I tried plugging it into the discriminant but the question got really messy and I think i messed something up.  Can you help
....................................................
Hi, Patrick,

Remember how terms of a G.S. have a common ratio?  Terms of an A.S. have a common difference, which I will call Z. (I would like to use d, but...)

So if a,b,c are an A.S, then
b - a = c - b = Z, the common difference.

a - b = -Z,  b - c = -Z as well.

and

c - a = twice the c.d. = 2Z.

Here is your equation:

(b-c)x^2+(c-a)x+(a-b)=0

Let's use A,B,C for the quadratic coefficients, because we have a,b,c already.
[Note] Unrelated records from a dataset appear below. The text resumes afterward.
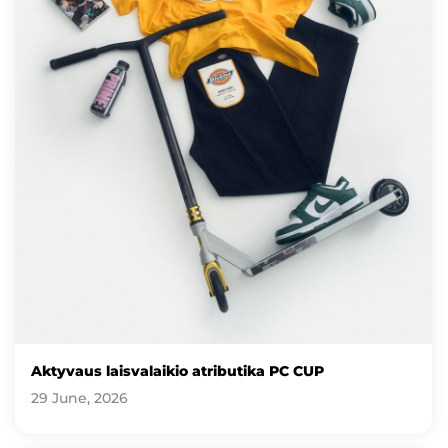
Aktyvaus laisvalaikio atributika PC CUP
29 June, 2026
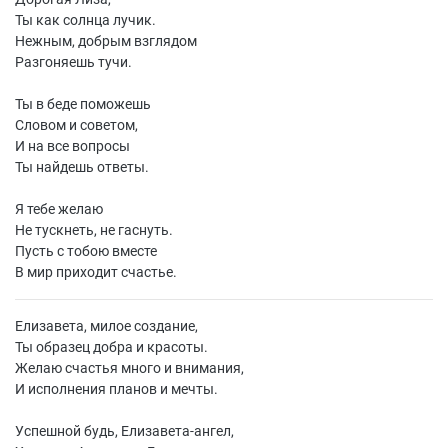
Ты как солнца лучик.
Нежным, добрым взглядом
Разгоняешь тучи.
Ты в беде поможешь
Словом и советом,
И на все вопросы
Ты найдешь ответы.
Я тебе желаю
Не тускнеть, не гаснуть.
Пусть с тобою вместе
В мир приходит счастье.
Елизавета, милое создание,
Ты образец добра и красоты.
Желаю счастья много и внимания,
И исполнения планов и мечты.
Успешной будь, Елизавета-ангел,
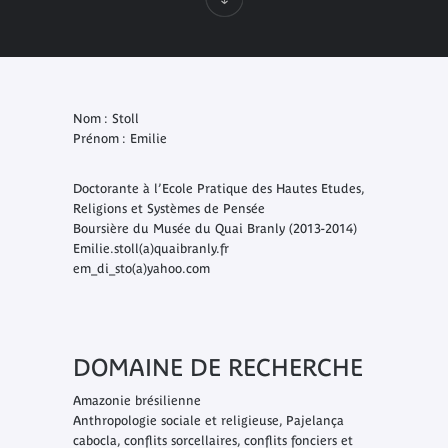
Nom : Stoll
Prénom : Emilie
Doctorante à l’Ecole Pratique des Hautes Etudes,
Religions et Systèmes de Pensée
Boursière du Musée du Quai Branly (2013-2014)
Emilie.stoll(a)quaibranly.fr
em_di_sto(a)yahoo.com
DOMAINE DE RECHERCHE
Amazonie brésilienne
Anthropologie sociale et religieuse, Pajelança
cabocla, conflits sorcellaires, conflits fonciers et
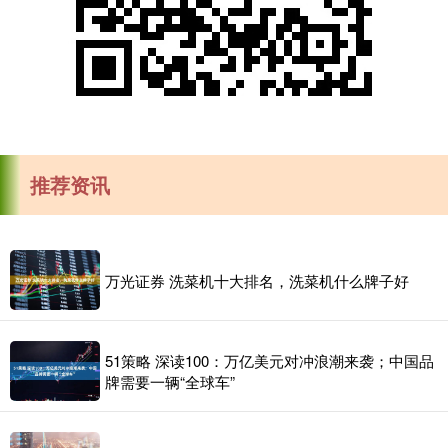
推荐资讯
万光证券 洗菜机十大排名，洗菜机什么牌子好
51策略 深读100：万亿美元对冲浪潮来袭；中国品
牌需要一辆“全球车”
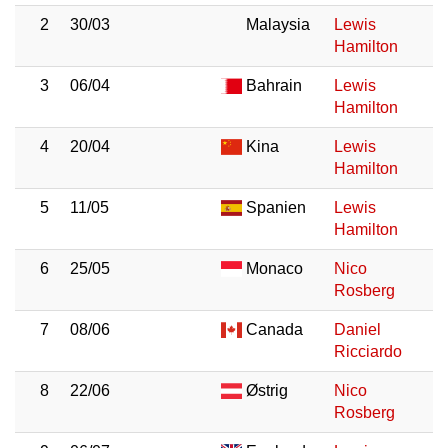
2
30/03
Malaysia
Lewis
Hamilton
3
06/04
Bahrain
Lewis
Hamilton
4
20/04
Kina
Lewis
Hamilton
5
11/05
Spanien
Lewis
Hamilton
6
25/05
Monaco
Nico
Rosberg
7
08/06
Canada
Daniel
Ricciardo
8
22/06
Østrig
Nico
Rosberg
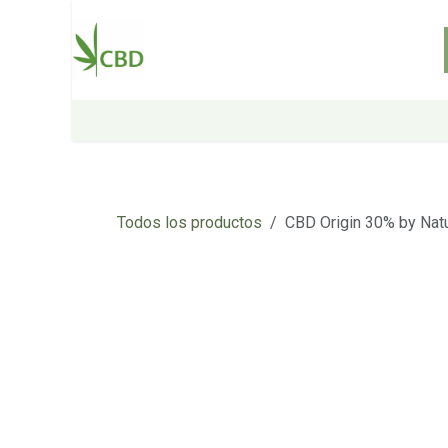
Ir al contenido
Inicio
Tienda
Sobre nosotros
Todos los productos
CBD Origin 30% by Nat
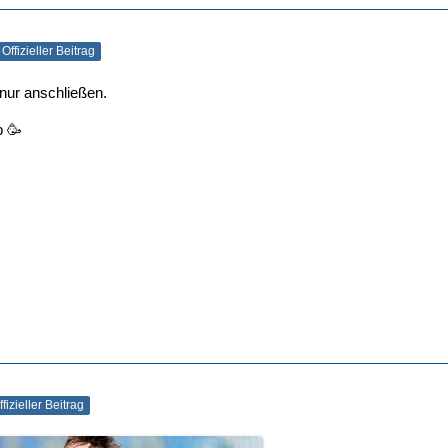
Offizieller Beitrag
ur anschließen.
b 🥳
ffizieller Beitrag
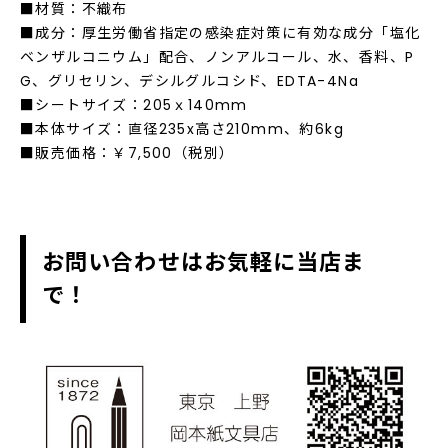
■材質：不織布
■成分：厚生労働省指定の感染症対策に有効な成分「塩化
ベンザルコニウム」配合、ノンアルコール、水、香料、P
G、グリセリン、デシルグルコシド、EDTA-4Na
■シートサイズ：205ｘ140mm
■本体サイズ：直径235x高さ210mm、約6kg
■販売価格：￥7,500（税別）
お問い合わせはお気軽に当店ま
で！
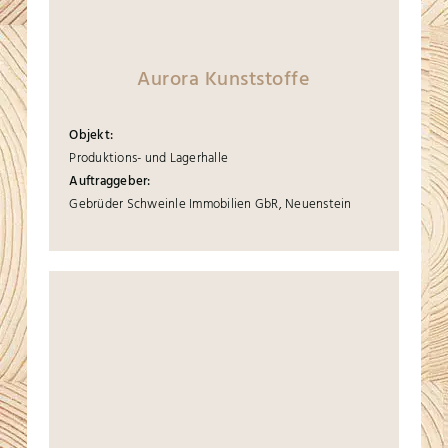
Aurora Kunststoffe
Objekt:
Produktions- und Lagerhalle
Auftraggeber:
Gebrüder Schweinle Immobilien GbR, Neuenstein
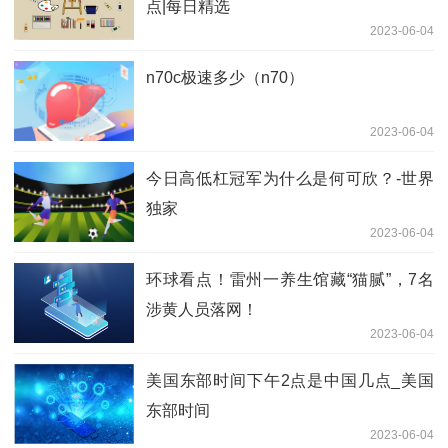
点|每日精选
2023-06-04
n70c极速多少（n70）
2023-06-04
今日高低杠冠军为什么是何可欣？-世界
独家
2023-06-04
环球看点！雷州一养生馆藏“猫腻”，7名
涉黄人员落网！
2023-06-04
美国东部时间下午2点是中国几点_美国
东部时间
2023-06-04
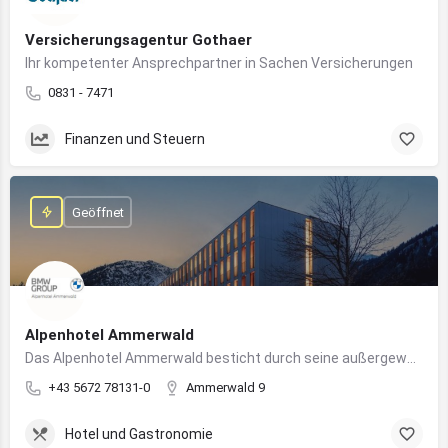
Versicherungsagentur Gothaer
Ihr kompetenter Ansprechpartner in Sachen Versicherungen
0831 - 7471
Finanzen und Steuern
Geöffnet
Alpenhotel Ammerwald
Das Alpenhotel Ammerwald besticht durch seine außergewöhnliche Lage inmitten der unberührten Natur der Tiroler Alpen.
+43 5672 78131-0
Ammerwald 9
Hotel und Gastronomie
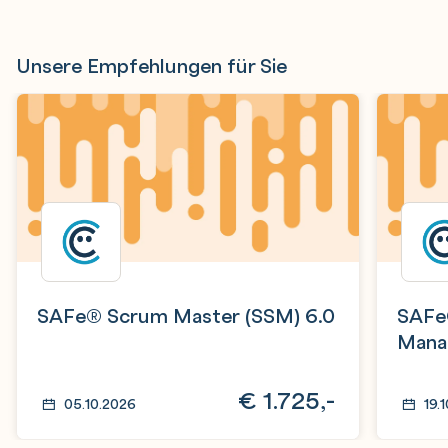
Unsere Empfehlungen für Sie
SAFe® Scrum Master (SSM) 6.0
SAFe
Mana
€
1.725,-
05.10.2026
19.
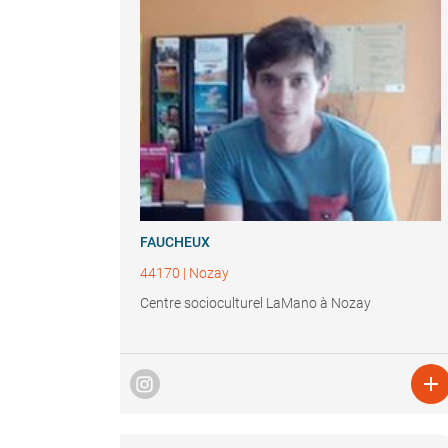
FAUCHEUX
44170
|
Nozay
Centre socioculturel LaMano à Nozay

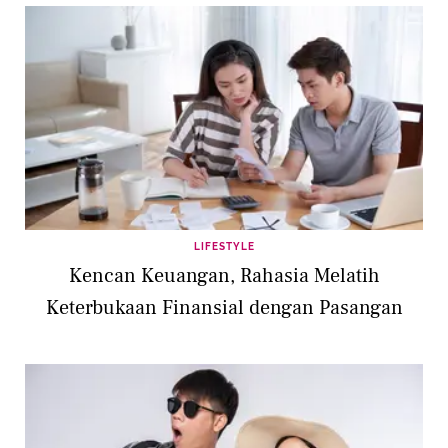
LIFESTYLE
Kencan Keuangan, Rahasia Melatih
Keterbukaan Finansial dengan Pasangan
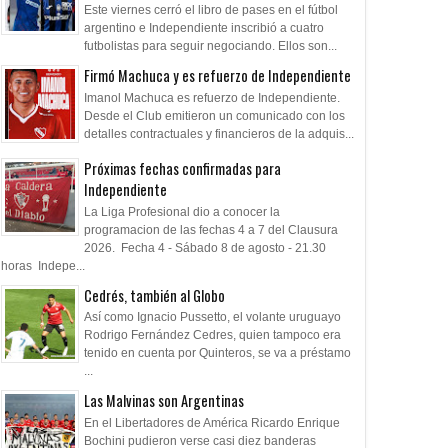
Este viernes cerró el libro de pases en el fútbol
argentino e Independiente inscribió a cuatro
futbolistas para seguir negociando. Ellos son...
Firmó Machuca y es refuerzo de Independiente
Imanol Machuca es refuerzo de Independiente.
Desde el Club emitieron un comunicado con los
detalles contractuales y financieros de la adquis...
Próximas fechas confirmadas para
Independiente
La Liga Profesional dio a conocer la
programacion de las fechas 4 a 7 del Clausura
2026. Fecha 4 - Sábado 8 de agosto - 21.30
horas Indepe...
Cedrés, también al Globo
Así como Ignacio Pussetto, el volante uruguayo
Rodrigo Fernández Cedres, quien tampoco era
tenido en cuenta por Quinteros, se va a préstamo
...
Las Malvinas son Argentinas
En el Libertadores de América Ricardo Enrique
Bochini pudieron verse casi diez banderas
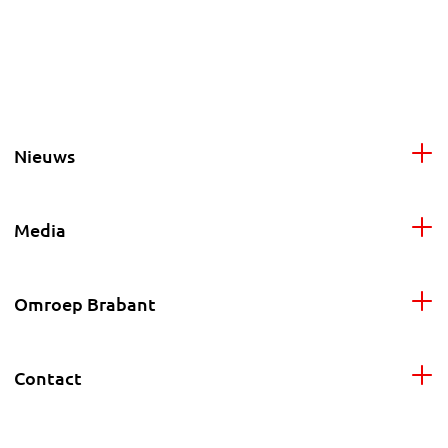
Nieuws
Media
Omroep Brabant
Contact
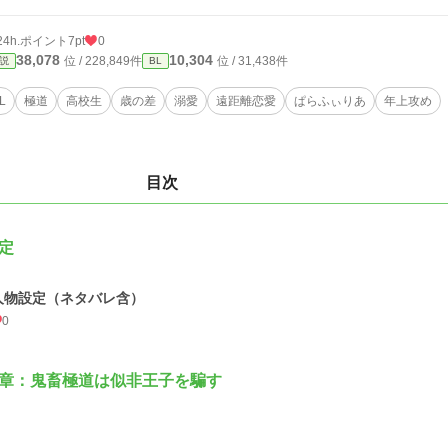
24h.ポイント
7pt
0
38,078
10,304
位 / 228,849件
位 / 31,438件
説
BL
L
極道
高校生
歳の差
溺愛
遠距離恋愛
ぱらふぃりあ
年上攻め
目次
定
人物設定（ネタバレ含）
0
章：鬼畜極道は似非王子を騙す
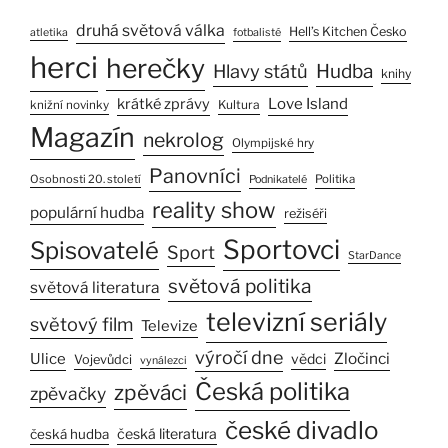
druhá světová válka
Hell’s Kitchen Česko
atletika
fotbalisté
herci
herečky
Hlavy států
Hudba
knihy
Love Island
krátké zprávy
Kultura
knižní novinky
Magazín
nekrolog
Olympijské hry
Panovníci
Osobnosti 20. století
Politika
Podnikatelé
reality show
populární hudba
režiséři
Sportovci
Spisovatelé
Sport
StarDance
světová politika
světová literatura
televizní seriály
světový film
Televize
výročí dne
Zločinci
Ulice
vědci
Vojevůdci
vynálezci
Česká politika
zpěváci
zpěvačky
české divadlo
česká literatura
česká hudba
The discriminant is  B^2 - 4AC, which should be zero for equal roots. (I assume you looked that fact up already.)

That is:

(c-a)^2 - 4(b-c)(a-b)

(2Z)^2 - 4(-Z)(-Z)

4Z^2 - 4Z^2 = 0

That wasn't so bad, was it?

Don't like using the discriminant?  Try this:  Let's solve the equation for x:

(b-c)x^2+(c-a)x+(a-b)=0

(-Z)x^2+(2Z)x+(-Z)=0  << put in the c.d.

-Zx^2 + 2Zx - Z = 0  << remove ()

-x^2 + 2x - 1 = 0   << divide out the Z.

x^2 - 2x + 1 = 0  << switch signs.

(x - 1)^2 = 0   << factor

x = 1 and x = 1.  There you are -- equal roots.